What is needed:
Pull every line holding the string "Armas" from the records below.

--- The data ---

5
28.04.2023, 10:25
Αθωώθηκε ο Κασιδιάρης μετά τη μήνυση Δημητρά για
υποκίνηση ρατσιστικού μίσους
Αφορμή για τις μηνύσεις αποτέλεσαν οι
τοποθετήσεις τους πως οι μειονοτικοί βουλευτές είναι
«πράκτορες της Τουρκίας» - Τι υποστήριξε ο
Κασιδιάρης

---
--- The data ---

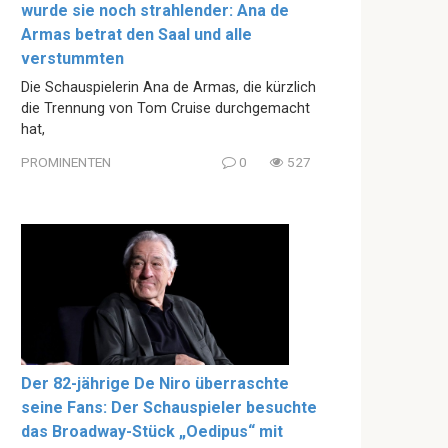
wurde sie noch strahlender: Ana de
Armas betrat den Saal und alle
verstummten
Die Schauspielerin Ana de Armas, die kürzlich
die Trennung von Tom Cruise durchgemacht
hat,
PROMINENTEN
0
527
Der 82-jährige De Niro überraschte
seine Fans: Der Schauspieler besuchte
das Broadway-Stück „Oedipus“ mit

---

Result for this task:
Armas betrat den Saal und alle
Die Schauspielerin Ana de Armas, die kürzlich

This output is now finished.